Untuk mencapai lokasi PETI, petugas harus menempuh perjalanan sekitar dua jam berjalan kaki melewati medan terjal dan kawasan hutan. Meski saat tiba di lokasi para pelaku diduga telah melarikan diri, operasi tetap dilanjutkan secara menyeluruh sesuai prosedur penegakan hukum.
Di lokasi penambangan, petugas menemukan sejumlah lubang galian emas beserta berbagai peralatan yang digunakan untuk aktivitas illegal mining.
Atas arahan Kapolres Solok Selatan AKBP M. Faisal Perdana, seluruh peralatan tersebut dimusnahkan di tempat dengan cara dibakar, sementara lubang tambang ditutup dan dipasangi garis polisi.
Kapolres Solok Selatan AKBP M. Faisal Perdana menegaskan bahwa penertiban PETI merupakan bentuk ketegasan Polri dalam menjalankan perintah pimpinan serta upaya serius melindungi lingkungan dari kerusakan yang lebih luas akibat pertambangan ilegal.

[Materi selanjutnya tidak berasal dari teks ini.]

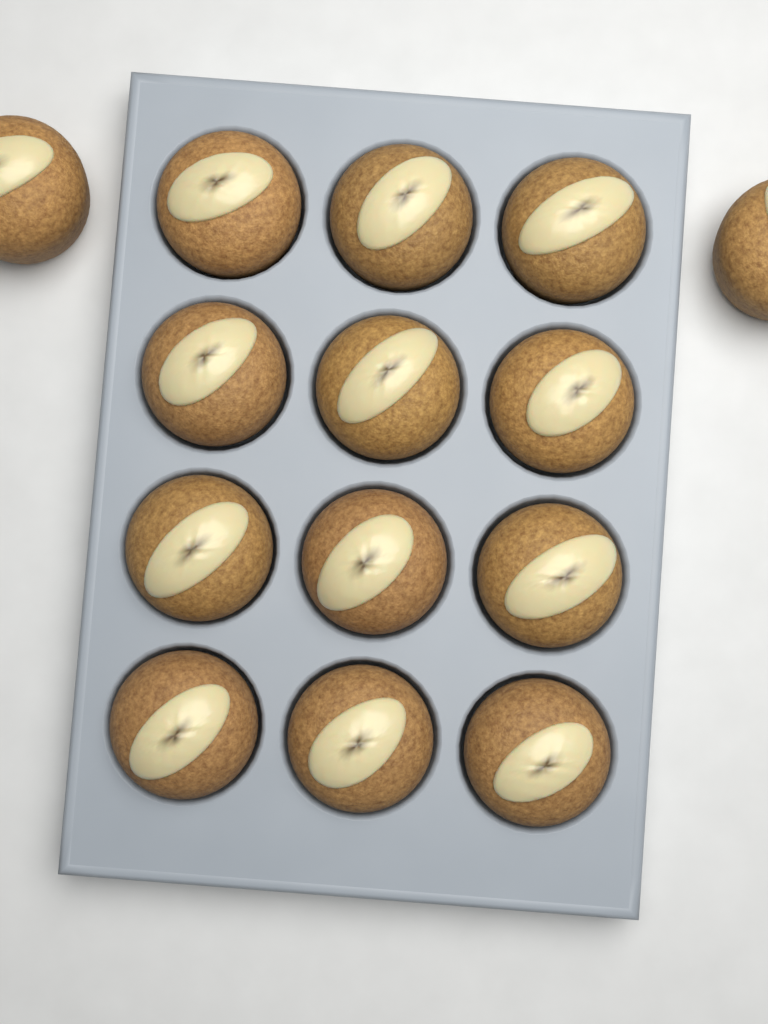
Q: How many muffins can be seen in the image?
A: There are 14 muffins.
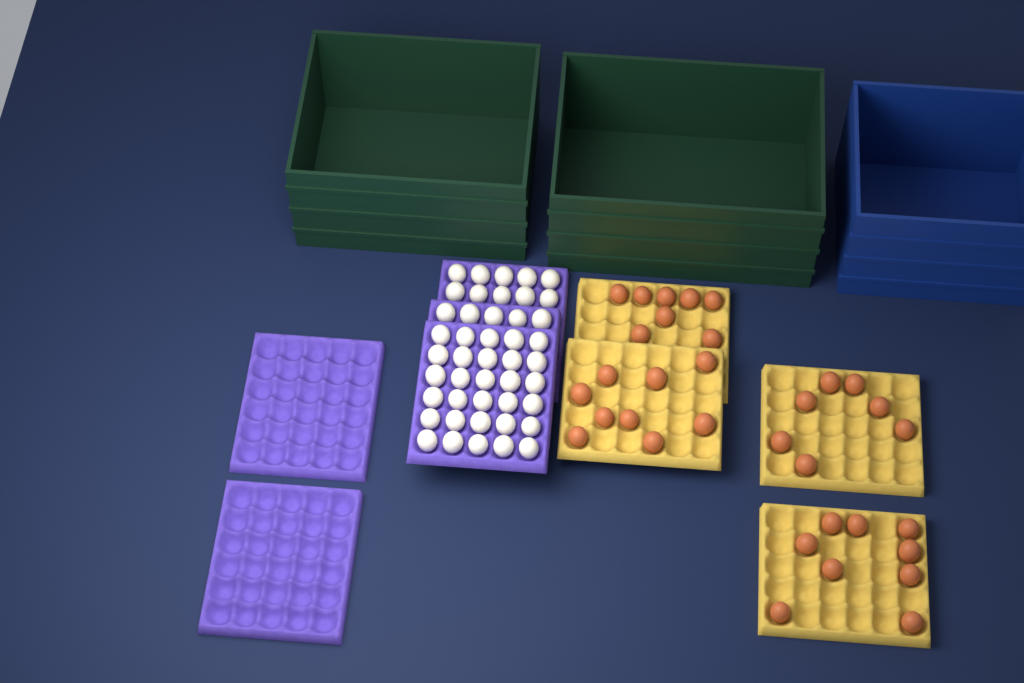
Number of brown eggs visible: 33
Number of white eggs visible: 45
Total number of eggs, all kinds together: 78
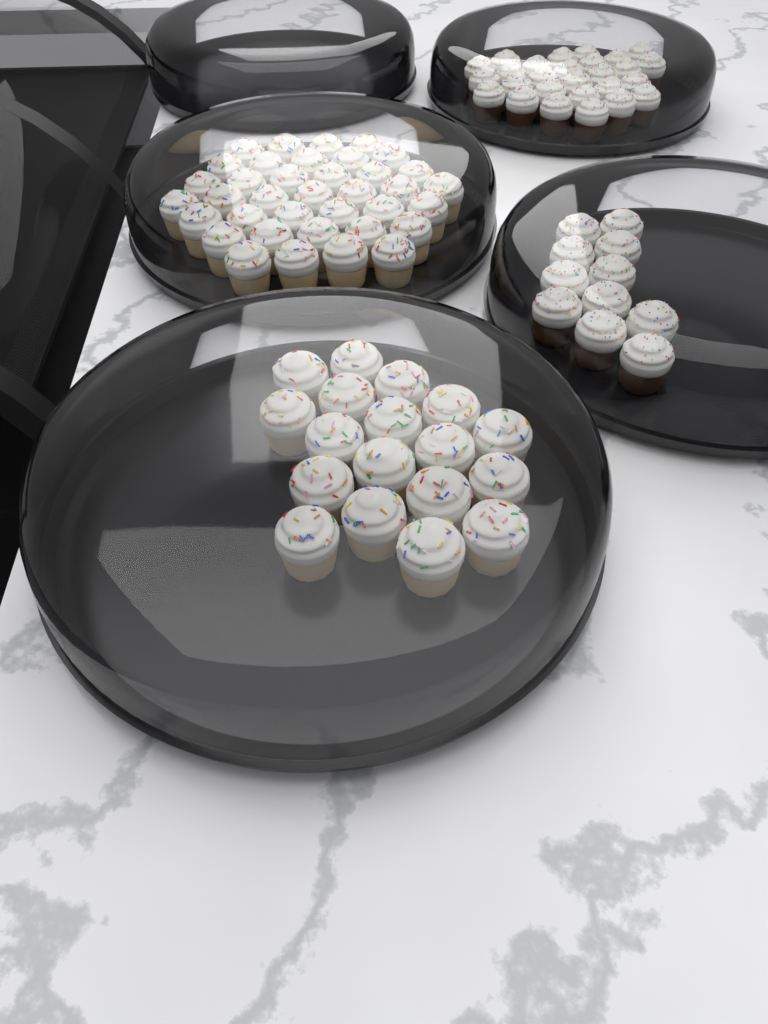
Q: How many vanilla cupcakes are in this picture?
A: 55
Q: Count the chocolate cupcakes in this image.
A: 38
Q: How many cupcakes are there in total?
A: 93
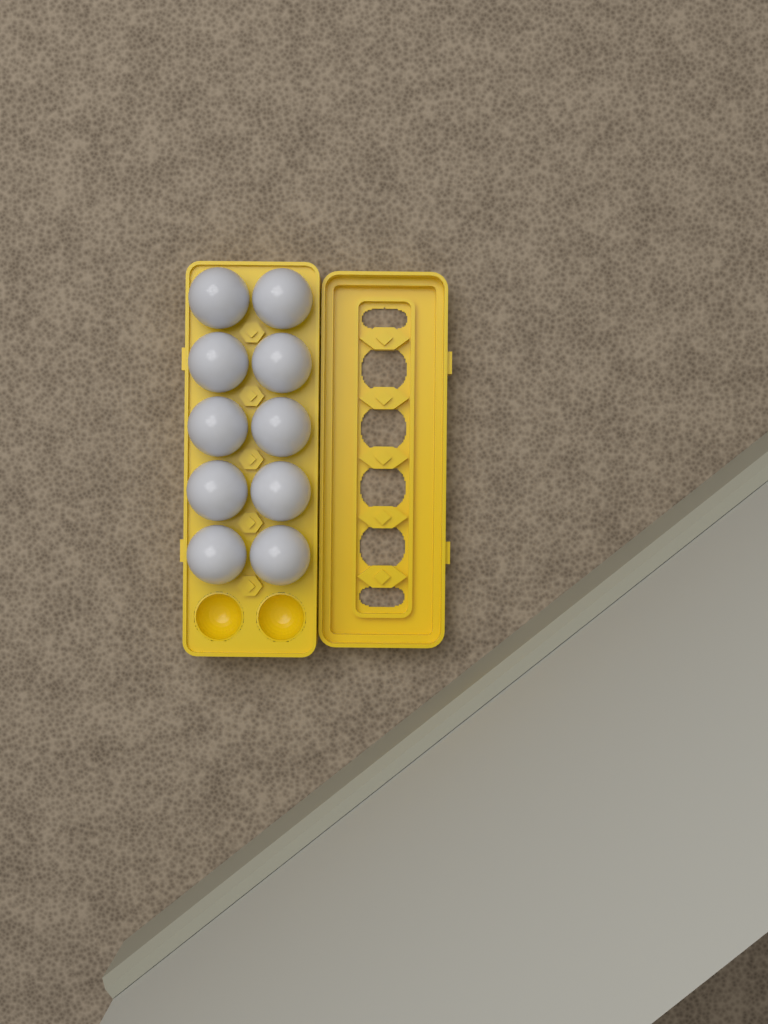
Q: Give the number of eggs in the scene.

Secara hukum, aktivitas PETI yang ditertibkan tersebut melanggar Undang-Undang Nomor 3 Tahun 2020 tentang Perubahan atas UU Nomor 4 Tahun 2009 tentang Pertambangan Mineral dan Batubara. Pasal 158 menyebutkan, setiap orang yang melakukan penambangan tanpa izin dipidana dengan penjara paling lama 5 tahun dan denda paling banyak Rp100 miliar.
Selain itu, pelaku juga dapat dijerat Pasal 161 UU Nomor 3 Tahun 2020, yang mengatur larangan menampung, mengolah, memurnikan, atau mengangkut hasil tambang tanpa izin resmi, dengan ancaman pidana penjara paling lama 5 tahun dan denda hingga Rp100 miliar.
Tidak hanya itu, praktik PETI juga berpotensi melanggar Undang-Undang Nomor 32 Tahun 2009 tentang Perlindungan dan Pengelolaan Lingkungan Hidup. Pasal 98 ayat (1) mengancam pidana penjara 3 hingga 10 tahun serta denda Rp3 miliar hingga Rp10 miliar bagi pelaku yang dengan sengaja merusak lingkungan. Jika dilakukan karena kelalaian, ancaman pidana diatur dalam Pasal 99 ayat (1).
Melalui penindakan ini, Kapolres Solok Selatan AKBP M. Faisal Perdana menegaskan bahwa tidak ada ruang kompromi bagi praktik tambang ilegal. Penegakan hukum akan terus dilakukan secara konsisten, profesional, dan berkelanjutan sepanjang 2026.
Kapolres juga mengimbau masyarakat agar tidak terlibat dalam aktivitas penambangan tanpa izin serta segera melaporkan kepada pihak kepolisian apabila menemukan indikasi PETI di wilayahnya. Partisipasi masyarakat dinilai penting untuk menjaga kelestarian lingkungan dan ketertiban hukum.
Langkah tegas Polres Solok Selatan ini menjadi cerminan komitmen Polri dalam menjalankan perintah Kapolda Sumatera Barat sekaligus memastikan hukum ditegakkan demi kepentingan negara, lingkungan, dan generasi masa depan.
Catatan Redaksi:
Polisi hadir untuk masyarakat sebagai pelindung, pengayom, dan pelayan yang bekerja menjaga keamanan, menegakkan hukum dengan adil, serta membangun rasa aman melalui pendekatan humanis, profesional, dan bertanggung jawab. Tujuannya adalah terciptanya kepercayaan, ketertiban, dan kehidupan sosial yang harmonis di tengah masyarakat.